20. A system according to claim 19 wherein said software is run locally on the programmable logic controller of each point of use, valve manifold box and chemical delivery system.

21. A system according to claim 19 wherein said software is programmed via a graphical user interface.

22. A method for liquid chemical delivery comprising: providing a plurality of at least partially redundant pump modules, each pump module including a programmable logic controller, a human-machine interface and a liquid pumping functionality; interconnecting said plurality of pump modules via a computer network; and coordinating the operation of said plurality of at least partially redundant pump modules utilizing said computer network and said programmable logic controllers to deliver a liquid chemical via a supply line to at least one point of use.
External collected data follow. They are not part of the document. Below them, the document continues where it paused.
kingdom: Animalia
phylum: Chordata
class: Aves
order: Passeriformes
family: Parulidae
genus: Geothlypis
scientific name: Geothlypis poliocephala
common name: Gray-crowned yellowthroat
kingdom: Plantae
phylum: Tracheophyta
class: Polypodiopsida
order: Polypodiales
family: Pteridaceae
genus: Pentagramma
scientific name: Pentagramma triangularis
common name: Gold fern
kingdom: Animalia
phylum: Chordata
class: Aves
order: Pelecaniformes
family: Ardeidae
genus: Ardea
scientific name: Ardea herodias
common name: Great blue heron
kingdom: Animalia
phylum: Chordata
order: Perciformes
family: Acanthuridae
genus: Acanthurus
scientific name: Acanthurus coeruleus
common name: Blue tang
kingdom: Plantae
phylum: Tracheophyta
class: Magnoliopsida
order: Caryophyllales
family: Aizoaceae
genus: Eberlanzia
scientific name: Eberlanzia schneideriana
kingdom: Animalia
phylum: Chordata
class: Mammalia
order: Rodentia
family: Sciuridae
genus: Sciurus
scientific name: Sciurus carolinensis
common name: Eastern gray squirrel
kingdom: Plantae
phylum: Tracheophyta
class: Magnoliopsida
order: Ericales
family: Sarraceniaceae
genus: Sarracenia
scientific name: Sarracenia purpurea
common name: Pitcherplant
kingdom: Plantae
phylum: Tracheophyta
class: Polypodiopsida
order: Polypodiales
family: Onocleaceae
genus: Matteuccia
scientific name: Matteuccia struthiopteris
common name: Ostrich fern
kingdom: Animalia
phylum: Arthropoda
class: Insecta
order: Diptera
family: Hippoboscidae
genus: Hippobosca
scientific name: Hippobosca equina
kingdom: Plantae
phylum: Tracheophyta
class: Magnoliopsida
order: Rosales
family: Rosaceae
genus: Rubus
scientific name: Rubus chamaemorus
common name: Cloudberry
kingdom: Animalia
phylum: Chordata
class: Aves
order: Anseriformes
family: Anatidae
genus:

23. A method for liquid chemical delivery according to claim 22 and also comprising filtering said liquid chemical.

24. A method for liquid chemical delivery according to claim 22 and wherein said coordinating also comprises supplying said liquid chemical via said supply line to said at least one point of use at a generally constant flow rate.

25. A method for liquid chemical delivery according to claim 22 wherein each of said plurality of at least partially redundant pump modules independently has the capacity to deliver said liquid chemical.

26. A method for liquid chemical delivery according to claim 22 and also comprising supplying said liquid chemical to said system from each of a plurality of containers.

27. A method for liquid chemical delivery according to claim 26 wherein each of said plurality of at least partially redundant pump modules independently has the capacity to pump said liquid chemical from said containers.

28. A method for liquid chemical delivery according to claim 22 wherein said at least one point of use comprises at least one semiconductor process tool.

29. A method for liquid chemical delivery according to claim 22 and also comprising sending a request through said network for delivery of said liquid chemical to said at least one point of use.